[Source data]
---*---

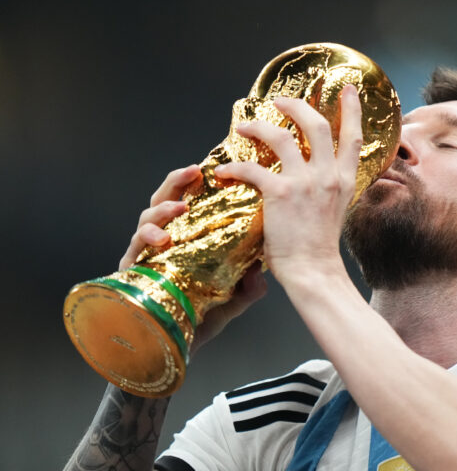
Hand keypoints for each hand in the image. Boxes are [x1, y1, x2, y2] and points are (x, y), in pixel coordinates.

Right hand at [119, 164, 267, 353]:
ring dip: (162, 209)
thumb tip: (261, 274)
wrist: (175, 353)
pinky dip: (145, 238)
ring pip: (147, 218)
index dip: (199, 185)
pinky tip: (160, 239)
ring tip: (179, 209)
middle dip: (177, 182)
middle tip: (193, 172)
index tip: (213, 168)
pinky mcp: (131, 271)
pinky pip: (133, 248)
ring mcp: (147, 255)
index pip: (193, 205)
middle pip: (166, 201)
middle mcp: (167, 242)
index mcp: (190, 241)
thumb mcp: (233, 303)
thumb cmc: (200, 322)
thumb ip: (249, 288)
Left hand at [214, 85, 362, 284]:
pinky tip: (224, 171)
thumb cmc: (319, 246)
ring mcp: (306, 182)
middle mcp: (328, 176)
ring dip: (259, 126)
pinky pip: (252, 168)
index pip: (354, 137)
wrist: (313, 270)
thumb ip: (330, 187)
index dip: (351, 109)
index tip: (349, 89)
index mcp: (344, 180)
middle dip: (296, 106)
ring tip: (244, 127)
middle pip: (316, 125)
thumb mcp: (337, 210)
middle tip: (280, 101)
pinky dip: (234, 167)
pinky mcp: (281, 193)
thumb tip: (317, 174)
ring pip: (282, 136)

---*---

## Action item
Starting with the line that contains "middle pip: (166, 201)", print every line through the end of the entries above exactly as written, both boundary lines included, and nothing else.

## Written response
middle pip: (166, 201)
middle mcp: (167, 242)
index mcp: (190, 241)
thumb mcp: (233, 303)
thumb cmc: (200, 322)
thumb ip: (249, 288)
Left hand at [214, 85, 362, 284]:
pinky tip: (224, 171)
thumb cmc: (319, 246)
ring mcp: (306, 182)
middle mcp: (328, 176)
ring dip: (259, 126)
pinky pip: (252, 168)
index pip: (354, 137)
wrist: (313, 270)
thumb ip: (330, 187)
index dip: (351, 109)
index tip: (349, 89)
index mcp: (344, 180)
middle dip: (296, 106)
ring tip: (244, 127)
middle pip: (316, 125)
thumb mcp: (337, 210)
middle tip: (280, 101)
pinky dip: (234, 167)
pinky mcp: (281, 193)
thumb tip: (317, 174)
ring pip: (282, 136)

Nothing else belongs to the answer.